Selinexor population pharmacokinetic and exposure–response analyses to support dose optimization in patients with diffuse large B-cell lymphoma

Characterize the population PK and exposure–response (ER) relationships of selinexor in patients with diffuse large B-cell lymphoma (DLBCL) (efficacy endpoints) or other non-Hodgkin’s lymphoma (NHL) patients (safety endpoints) to determine the optimal dose in patients with DLBCL. This work included patients from seven clinical studies, with 800 patients for PK, 175 patients for efficacy and 322 patients for safety analyses. Logistic regression models and Cox-regression models were used for binary and time-to-event endpoints, respectively. Model-based simulations were performed to justify dose based on balance between efficacy and safety outcome.

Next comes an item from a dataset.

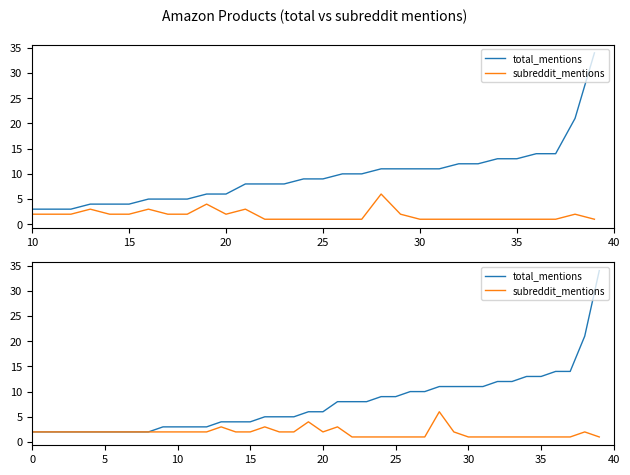

The value of subreddit_mentions at 23 is 1. True or false?

False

Selinexor pharmacokinetics were well-described by a two-compartment model with body weight as a significant covariate on clearance and central volume of distribution and gender on clearance. Overall response rate (ORR) in patients with DLBCL increased with day 1 Cmax and decreased in patients with higher baseline tumor size (p < 0.05). Significant exposure–safety relationships (p < 0.05) in NHL patients were identified for the frequency of the following safety endpoints: dose modifications, decreased appetite Grade ≥ 3 (Gr3+), fatigue Gr2+, vision blurred Gr1+, and vomiting Gr2+. Similar exposure–safety relationships were found for time-to-onset of the adverse events. Simulations of the safety and efficacy ER models suggested that, compared to a starting dose of 60 mg twice weekly (BIW), a 40 mg BIW regimen resulted in an absolute decrease in AE probabilities between 1.9 and 5.3%, with a clinically significant absolute efficacy decrease of 4.7% in ORR. The modeling results support that 60 mg BIW is the optimal dose in patients with DLBCL.